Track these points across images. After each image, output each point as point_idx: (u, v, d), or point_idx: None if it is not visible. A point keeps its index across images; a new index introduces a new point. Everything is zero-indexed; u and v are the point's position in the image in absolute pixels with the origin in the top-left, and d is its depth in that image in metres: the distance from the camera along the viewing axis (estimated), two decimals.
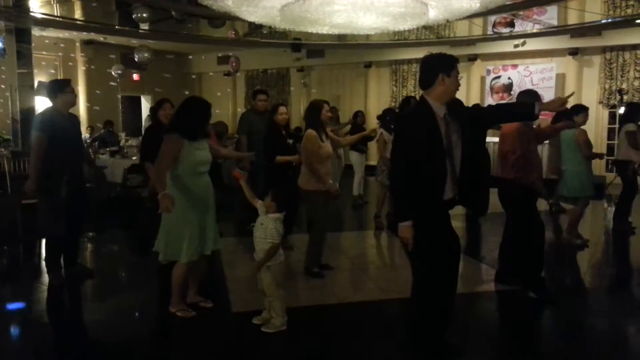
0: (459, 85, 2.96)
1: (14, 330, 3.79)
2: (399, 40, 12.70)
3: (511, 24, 11.49)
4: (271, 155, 5.18)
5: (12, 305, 4.24)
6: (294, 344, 3.41)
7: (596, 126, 10.85)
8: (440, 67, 2.87)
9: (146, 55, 11.44)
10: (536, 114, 2.97)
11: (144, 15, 10.23)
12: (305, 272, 4.69)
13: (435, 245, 2.89)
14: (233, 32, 12.35)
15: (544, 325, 3.97)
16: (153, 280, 4.65)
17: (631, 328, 3.82)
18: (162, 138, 3.62)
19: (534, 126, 4.63)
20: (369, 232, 6.79)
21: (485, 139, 3.34)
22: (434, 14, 8.07)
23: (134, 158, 8.14)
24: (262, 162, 5.66)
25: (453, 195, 2.94)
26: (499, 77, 12.24)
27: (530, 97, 4.07)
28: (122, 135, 11.36)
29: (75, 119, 4.69)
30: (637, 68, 10.77)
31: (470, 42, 12.13)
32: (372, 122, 8.92)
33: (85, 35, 12.48)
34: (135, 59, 11.62)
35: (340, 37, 11.95)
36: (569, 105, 7.55)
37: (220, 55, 14.74)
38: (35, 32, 10.38)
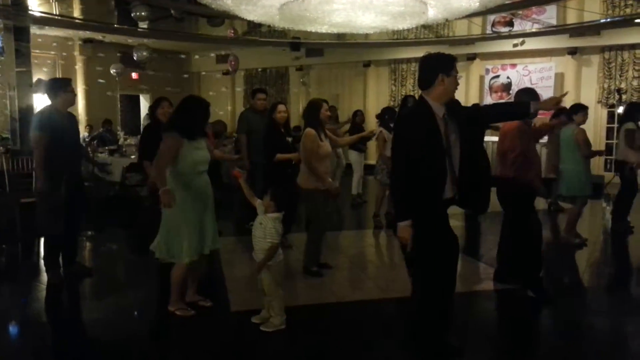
0: (458, 84, 2.97)
1: (12, 329, 3.79)
2: (398, 39, 12.70)
3: (510, 24, 11.49)
4: (271, 154, 5.18)
5: (11, 304, 4.24)
6: (292, 343, 3.41)
7: (595, 125, 10.87)
8: (439, 67, 2.87)
9: (145, 54, 11.42)
10: (532, 112, 3.00)
11: (143, 13, 10.22)
12: (304, 271, 4.69)
13: (435, 244, 2.89)
14: (232, 31, 12.33)
15: (542, 324, 3.98)
16: (152, 279, 4.65)
17: (630, 327, 3.83)
18: (160, 137, 3.62)
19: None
20: (368, 231, 6.79)
21: (483, 138, 3.35)
22: (433, 13, 8.08)
23: (132, 157, 8.13)
24: (261, 161, 5.67)
25: (453, 194, 2.94)
26: (497, 76, 12.24)
27: (528, 95, 4.07)
28: (121, 134, 11.36)
29: (73, 118, 4.69)
30: (636, 67, 10.78)
31: (469, 41, 12.14)
32: (372, 121, 8.92)
33: (84, 34, 12.45)
34: (134, 58, 11.60)
35: (339, 36, 11.95)
36: (567, 105, 7.62)
37: (219, 54, 14.73)
38: (34, 30, 10.35)
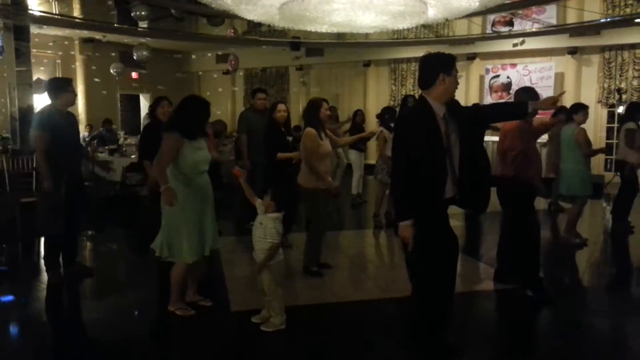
0: (458, 84, 2.97)
1: (12, 328, 3.79)
2: (398, 39, 12.69)
3: (510, 23, 11.49)
4: (271, 153, 5.18)
5: (11, 304, 4.24)
6: (292, 343, 3.41)
7: (595, 125, 10.86)
8: (440, 66, 2.87)
9: (145, 53, 11.42)
10: (530, 112, 3.01)
11: (143, 13, 10.21)
12: (304, 271, 4.69)
13: (435, 244, 2.89)
14: (232, 31, 12.33)
15: (542, 324, 3.98)
16: (152, 278, 4.65)
17: (630, 328, 3.83)
18: (160, 136, 3.62)
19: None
20: (368, 231, 6.79)
21: (483, 138, 3.36)
22: (433, 13, 8.08)
23: (132, 156, 8.13)
24: (261, 160, 5.67)
25: (453, 194, 2.94)
26: (497, 76, 12.24)
27: (528, 94, 4.09)
28: (121, 133, 11.35)
29: (73, 118, 4.70)
30: (636, 67, 10.78)
31: (469, 41, 12.13)
32: (372, 121, 8.92)
33: (84, 33, 12.44)
34: (134, 57, 11.60)
35: (339, 35, 11.95)
36: (567, 104, 7.61)
37: (219, 53, 14.72)
38: (34, 29, 10.35)
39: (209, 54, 15.17)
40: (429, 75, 2.89)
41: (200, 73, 16.37)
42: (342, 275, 4.80)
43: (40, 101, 9.57)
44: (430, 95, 2.89)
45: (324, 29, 8.83)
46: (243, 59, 13.22)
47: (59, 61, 12.74)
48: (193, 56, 15.96)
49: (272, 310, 3.50)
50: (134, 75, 14.31)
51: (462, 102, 11.92)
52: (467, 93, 12.28)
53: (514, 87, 11.60)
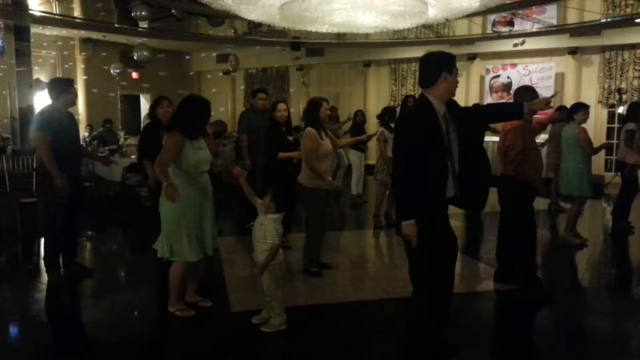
0: (458, 82, 2.98)
1: (12, 329, 3.79)
2: (399, 39, 12.69)
3: (510, 23, 11.49)
4: (272, 153, 5.18)
5: (11, 304, 4.24)
6: (293, 343, 3.41)
7: (595, 125, 10.86)
8: (443, 64, 2.87)
9: (145, 53, 11.41)
10: (525, 112, 3.03)
11: (143, 13, 10.21)
12: (304, 271, 4.69)
13: (437, 243, 2.89)
14: (232, 31, 12.33)
15: (542, 324, 3.98)
16: (152, 279, 4.64)
17: (630, 328, 3.82)
18: (160, 136, 3.63)
19: None
20: (368, 232, 6.79)
21: (483, 138, 3.35)
22: (433, 13, 8.07)
23: (132, 157, 8.12)
24: (262, 160, 5.67)
25: (454, 194, 2.94)
26: (498, 76, 12.24)
27: (527, 93, 4.10)
28: (121, 133, 11.35)
29: (73, 118, 4.70)
30: (636, 67, 10.77)
31: (470, 41, 12.13)
32: (372, 121, 8.92)
33: (84, 33, 12.45)
34: (134, 57, 11.60)
35: (340, 35, 11.94)
36: (568, 104, 7.60)
37: (219, 53, 14.72)
38: (34, 29, 10.35)
39: (210, 54, 15.17)
40: (431, 74, 2.89)
41: (201, 73, 16.37)
42: (342, 276, 4.80)
43: (41, 101, 9.58)
44: (431, 94, 2.89)
45: (324, 29, 8.83)
46: (243, 59, 13.22)
47: (59, 61, 12.74)
48: (193, 56, 15.96)
49: (272, 310, 3.49)
50: (134, 75, 14.31)
51: (463, 103, 11.93)
52: (468, 93, 12.28)
53: (514, 88, 11.60)
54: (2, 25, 9.33)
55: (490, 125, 6.25)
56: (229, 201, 7.05)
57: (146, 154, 4.83)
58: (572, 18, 11.03)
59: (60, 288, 4.48)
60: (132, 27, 11.51)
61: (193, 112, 3.68)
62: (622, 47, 10.82)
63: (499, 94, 12.19)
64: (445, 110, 2.90)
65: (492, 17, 11.69)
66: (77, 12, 11.82)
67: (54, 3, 10.96)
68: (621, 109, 10.92)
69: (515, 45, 11.51)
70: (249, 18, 8.82)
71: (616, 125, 11.09)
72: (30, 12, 9.61)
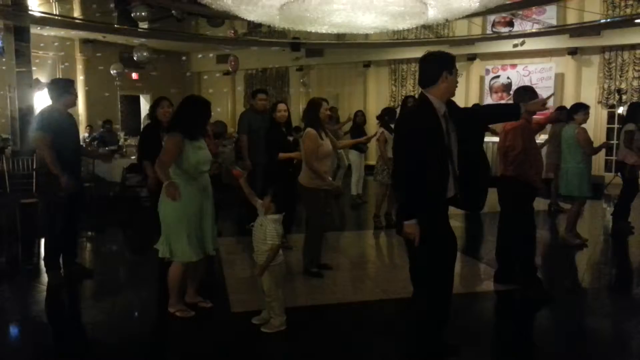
0: (457, 82, 2.98)
1: (12, 329, 3.78)
2: (398, 39, 12.69)
3: (510, 24, 11.48)
4: (272, 153, 5.19)
5: (11, 305, 4.24)
6: (293, 344, 3.41)
7: (595, 126, 10.86)
8: (443, 64, 2.88)
9: (145, 54, 11.42)
10: (522, 113, 3.07)
11: (143, 14, 10.21)
12: (304, 272, 4.69)
13: (439, 243, 2.90)
14: (232, 31, 12.33)
15: (542, 325, 3.98)
16: (152, 279, 4.64)
17: (631, 328, 3.82)
18: (160, 136, 3.63)
19: None
20: (368, 232, 6.79)
21: (483, 138, 3.36)
22: (433, 13, 8.07)
23: (132, 157, 8.12)
24: (262, 161, 5.68)
25: (454, 194, 2.94)
26: (498, 76, 12.24)
27: (526, 93, 4.11)
28: (121, 134, 11.35)
29: (72, 119, 4.70)
30: (636, 68, 10.77)
31: (470, 41, 12.13)
32: (372, 122, 8.92)
33: (84, 34, 12.45)
34: (134, 58, 11.60)
35: (340, 36, 11.94)
36: (568, 104, 7.59)
37: (219, 54, 14.72)
38: (34, 30, 10.35)
39: (209, 55, 15.17)
40: (431, 73, 2.89)
41: (201, 73, 16.37)
42: (343, 276, 4.80)
43: (41, 102, 9.58)
44: (432, 93, 2.89)
45: (324, 29, 8.83)
46: (243, 60, 13.22)
47: (59, 62, 12.74)
48: (193, 57, 15.97)
49: (272, 311, 3.49)
50: (134, 76, 14.32)
51: (462, 103, 11.91)
52: (467, 94, 12.28)
53: (514, 88, 11.60)
54: (2, 26, 9.33)
55: (490, 126, 6.27)
56: (229, 201, 7.04)
57: (146, 155, 4.83)
58: (571, 18, 11.04)
59: (60, 288, 4.48)
60: (132, 28, 11.50)
61: (193, 112, 3.68)
62: (622, 48, 10.82)
63: (499, 94, 12.19)
64: (446, 109, 2.91)
65: (491, 18, 11.69)
66: (76, 13, 11.82)
67: (53, 4, 10.95)
68: (621, 110, 10.92)
69: (515, 45, 11.51)
70: (248, 19, 8.81)
71: (616, 125, 11.09)
72: (30, 12, 9.60)
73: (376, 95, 13.78)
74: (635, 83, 10.77)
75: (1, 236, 6.03)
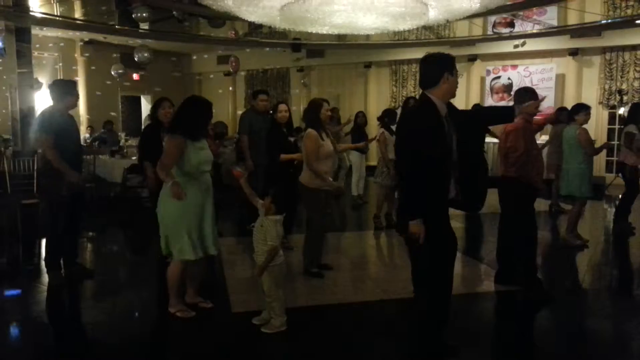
0: (457, 83, 2.99)
1: (13, 330, 3.79)
2: (399, 40, 12.70)
3: (511, 25, 11.49)
4: (273, 154, 5.19)
5: (11, 305, 4.24)
6: (293, 344, 3.41)
7: (596, 126, 10.86)
8: (444, 65, 2.88)
9: (146, 55, 11.42)
10: (515, 116, 3.16)
11: (144, 15, 10.22)
12: (304, 272, 4.69)
13: (441, 243, 2.90)
14: (233, 32, 12.35)
15: (542, 325, 3.97)
16: (153, 280, 4.65)
17: (631, 329, 3.81)
18: (160, 137, 3.62)
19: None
20: (369, 232, 6.79)
21: (483, 140, 3.38)
22: (433, 14, 8.08)
23: (133, 158, 8.13)
24: (262, 162, 5.68)
25: (455, 194, 2.94)
26: (498, 77, 12.24)
27: (527, 94, 4.12)
28: (122, 135, 11.36)
29: (73, 120, 4.70)
30: (637, 69, 10.77)
31: (470, 42, 12.13)
32: (373, 123, 8.93)
33: (85, 35, 12.47)
34: (135, 59, 11.62)
35: (340, 37, 11.95)
36: (569, 105, 7.58)
37: (220, 55, 14.74)
38: (35, 31, 10.37)
39: (210, 56, 15.19)
40: (432, 75, 2.90)
41: (201, 74, 16.39)
42: (343, 277, 4.80)
43: (41, 102, 9.59)
44: (433, 94, 2.89)
45: (324, 30, 8.83)
46: (244, 61, 13.23)
47: (60, 63, 12.76)
48: (194, 57, 15.99)
49: (272, 311, 3.49)
50: (135, 76, 14.34)
51: (463, 104, 11.95)
52: (468, 94, 12.28)
53: (515, 89, 11.60)
54: (3, 27, 9.34)
55: (490, 127, 6.28)
56: (230, 202, 7.05)
57: (147, 155, 4.84)
58: (572, 19, 11.04)
59: (61, 289, 4.48)
60: (132, 29, 11.53)
61: (194, 113, 3.68)
62: (623, 49, 10.82)
63: (500, 95, 12.19)
64: (447, 111, 2.91)
65: (492, 19, 11.70)
66: (77, 14, 11.85)
67: (54, 5, 10.98)
68: (622, 110, 10.91)
69: (516, 46, 11.52)
70: (249, 19, 8.82)
71: (617, 126, 11.09)
72: (31, 13, 9.63)
73: (377, 96, 13.78)
74: (636, 84, 10.77)
75: (2, 237, 6.03)
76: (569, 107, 6.39)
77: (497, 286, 4.44)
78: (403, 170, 2.91)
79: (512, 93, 11.58)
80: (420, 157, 2.76)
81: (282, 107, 5.41)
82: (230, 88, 15.73)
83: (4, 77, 9.76)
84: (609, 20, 10.39)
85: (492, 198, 4.03)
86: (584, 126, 5.70)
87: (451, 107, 2.98)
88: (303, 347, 3.37)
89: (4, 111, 10.07)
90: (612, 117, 11.31)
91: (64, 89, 4.51)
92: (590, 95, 10.94)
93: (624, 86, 10.85)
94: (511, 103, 4.33)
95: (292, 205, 5.16)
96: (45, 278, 4.59)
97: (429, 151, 2.75)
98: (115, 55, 13.40)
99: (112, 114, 13.38)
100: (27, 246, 5.89)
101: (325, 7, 7.38)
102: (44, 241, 5.55)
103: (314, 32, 9.15)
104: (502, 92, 12.16)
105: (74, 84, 4.73)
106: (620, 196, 6.70)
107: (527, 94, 4.12)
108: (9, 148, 8.81)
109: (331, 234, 5.77)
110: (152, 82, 14.52)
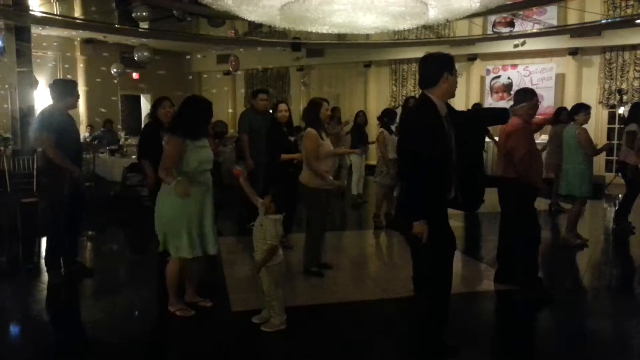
0: (457, 83, 2.99)
1: (13, 329, 3.79)
2: (399, 39, 12.69)
3: (511, 24, 11.49)
4: (273, 153, 5.19)
5: (12, 304, 4.24)
6: (293, 343, 3.41)
7: (596, 126, 10.86)
8: (444, 65, 2.88)
9: (146, 54, 11.42)
10: (509, 117, 3.34)
11: (144, 14, 10.22)
12: (304, 271, 4.69)
13: (442, 243, 2.90)
14: (233, 31, 12.34)
15: (542, 325, 3.98)
16: (152, 279, 4.64)
17: (631, 328, 3.82)
18: (160, 136, 3.62)
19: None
20: (368, 232, 6.79)
21: (483, 140, 3.42)
22: (433, 14, 8.08)
23: (133, 157, 8.13)
24: (262, 161, 5.68)
25: (455, 194, 2.95)
26: (498, 77, 12.24)
27: (527, 95, 4.12)
28: (122, 134, 11.36)
29: (72, 120, 4.69)
30: (637, 68, 10.78)
31: (470, 41, 12.13)
32: (373, 122, 8.94)
33: (85, 34, 12.46)
34: (135, 58, 11.61)
35: (340, 36, 11.95)
36: (568, 105, 7.58)
37: (220, 54, 14.73)
38: (35, 30, 10.36)
39: (210, 55, 15.19)
40: (432, 74, 2.90)
41: (201, 74, 16.39)
42: (343, 276, 4.80)
43: (40, 101, 9.59)
44: (433, 94, 2.89)
45: (324, 29, 8.83)
46: (244, 60, 13.23)
47: (59, 61, 12.75)
48: (194, 57, 15.98)
49: (272, 310, 3.50)
50: (135, 75, 14.33)
51: (463, 103, 11.94)
52: (468, 94, 12.28)
53: (515, 88, 11.60)
54: (3, 26, 9.34)
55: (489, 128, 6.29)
56: (230, 201, 7.05)
57: (145, 154, 4.84)
58: (572, 19, 11.04)
59: (61, 288, 4.47)
60: (132, 28, 11.52)
61: (195, 112, 3.67)
62: (623, 48, 10.82)
63: (500, 94, 12.19)
64: (447, 111, 2.91)
65: (492, 18, 11.69)
66: (77, 13, 11.84)
67: (54, 4, 10.97)
68: (622, 110, 10.92)
69: (516, 46, 11.52)
70: (249, 19, 8.82)
71: (617, 125, 11.10)
72: (31, 12, 9.62)
73: (377, 96, 13.78)
74: (636, 83, 10.77)
75: (2, 235, 6.03)
76: (569, 107, 6.39)
77: (496, 285, 4.44)
78: (404, 170, 2.91)
79: (512, 92, 11.64)
80: (421, 157, 2.76)
81: (282, 106, 5.41)
82: (227, 88, 15.72)
83: (4, 76, 9.76)
84: (609, 20, 10.39)
85: (492, 197, 4.03)
86: (584, 126, 5.70)
87: (450, 108, 2.99)
88: (303, 346, 3.37)
89: (5, 106, 10.05)
90: (612, 117, 11.32)
91: (64, 89, 4.51)
92: (590, 94, 10.95)
93: (624, 86, 10.85)
94: (511, 102, 4.34)
95: (292, 205, 5.16)
96: (45, 277, 4.59)
97: (429, 151, 2.75)
98: (115, 54, 13.39)
99: (111, 113, 13.35)
100: (27, 245, 5.88)
101: (325, 6, 7.38)
102: (43, 240, 5.55)
103: (313, 31, 9.15)
104: (502, 91, 12.16)
105: (74, 84, 4.73)
106: (620, 196, 6.68)
107: (526, 95, 4.13)
108: (8, 147, 8.80)
109: (331, 233, 5.78)
110: (152, 81, 14.52)
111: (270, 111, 6.16)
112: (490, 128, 6.93)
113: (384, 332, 3.56)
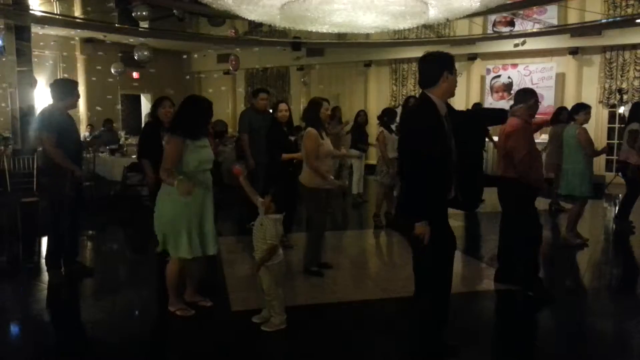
0: (456, 82, 2.99)
1: (13, 328, 3.79)
2: (399, 39, 12.69)
3: (511, 23, 11.48)
4: (274, 153, 5.18)
5: (12, 304, 4.24)
6: (293, 343, 3.41)
7: (596, 126, 10.85)
8: (444, 64, 2.88)
9: (146, 53, 11.42)
10: (507, 118, 3.41)
11: (144, 13, 10.22)
12: (304, 270, 4.69)
13: (443, 243, 2.90)
14: (233, 31, 12.34)
15: (543, 325, 3.98)
16: (152, 278, 4.65)
17: (631, 328, 3.82)
18: (160, 136, 3.62)
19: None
20: (368, 231, 6.79)
21: (484, 140, 3.42)
22: (434, 13, 8.07)
23: (133, 156, 8.13)
24: (262, 160, 5.68)
25: (455, 194, 2.95)
26: (498, 76, 12.23)
27: (527, 95, 4.12)
28: (122, 133, 11.36)
29: (72, 119, 4.69)
30: (637, 68, 10.77)
31: (470, 41, 12.12)
32: (373, 122, 8.93)
33: (85, 33, 12.45)
34: (135, 57, 11.61)
35: (340, 36, 11.95)
36: (569, 105, 7.58)
37: (220, 53, 14.73)
38: (35, 29, 10.35)
39: (210, 54, 15.18)
40: (432, 74, 2.89)
41: (201, 73, 16.38)
42: (343, 275, 4.80)
43: (39, 100, 9.59)
44: (433, 94, 2.89)
45: (324, 29, 8.83)
46: (244, 59, 13.22)
47: (59, 61, 12.75)
48: (194, 56, 15.97)
49: (272, 310, 3.50)
50: (135, 75, 14.33)
51: (463, 103, 11.93)
52: (468, 93, 12.27)
53: (515, 88, 11.60)
54: (3, 25, 9.33)
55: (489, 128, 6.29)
56: (230, 201, 7.05)
57: (145, 153, 4.84)
58: (572, 18, 11.03)
59: (61, 287, 4.48)
60: (132, 27, 11.52)
61: (195, 112, 3.67)
62: (623, 48, 10.82)
63: (500, 94, 12.18)
64: (447, 110, 2.91)
65: (492, 17, 11.69)
66: (77, 12, 11.83)
67: (54, 3, 10.96)
68: (622, 109, 10.91)
69: (516, 45, 11.51)
70: (249, 18, 8.82)
71: (617, 125, 11.10)
72: (31, 12, 9.61)
73: (377, 95, 13.78)
74: (636, 83, 10.76)
75: (2, 235, 6.03)
76: (569, 107, 6.38)
77: (497, 285, 4.44)
78: (406, 170, 2.91)
79: (512, 92, 11.63)
80: (421, 156, 2.76)
81: (283, 106, 5.41)
82: (227, 87, 15.70)
83: (4, 75, 9.76)
84: (609, 19, 10.38)
85: (492, 197, 4.03)
86: (584, 126, 5.70)
87: (450, 107, 2.99)
88: (303, 346, 3.37)
89: (3, 104, 10.04)
90: (612, 116, 11.31)
91: (65, 88, 4.51)
92: (591, 94, 10.94)
93: (624, 85, 10.84)
94: (511, 102, 4.34)
95: (292, 204, 5.16)
96: (45, 276, 4.59)
97: (429, 150, 2.75)
98: (115, 53, 13.38)
99: (112, 112, 13.35)
100: (27, 244, 5.88)
101: (325, 5, 7.37)
102: (44, 239, 5.55)
103: (314, 30, 9.14)
104: (502, 91, 12.16)
105: (75, 84, 4.73)
106: (620, 196, 6.68)
107: (525, 95, 4.14)
108: (8, 146, 8.80)
109: (331, 233, 5.78)
110: (152, 80, 14.51)
111: (271, 111, 6.17)
112: (489, 128, 6.93)
113: (384, 332, 3.56)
========================================
- Problem statement:
The answer should contain only the lines from the start of the records above through the line with "4: (271, 155, 5.18)", copied exactly, and no pictures.

- Finished exercise:
Track these points across images. After each image, output each point as point_idx: (u, v, d), or point_idx: None if it is not visible. A point keeps its index across images; a new index introduces a new point. Everything is zero-indexed; u and v are the point's position in the image in absolute pixels with the origin in the top-left, and d is its depth in that image in metres: the distance from the camera along the viewing axis (estimated), two decimals.
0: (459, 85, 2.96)
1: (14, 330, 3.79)
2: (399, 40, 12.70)
3: (511, 24, 11.49)
4: (271, 155, 5.18)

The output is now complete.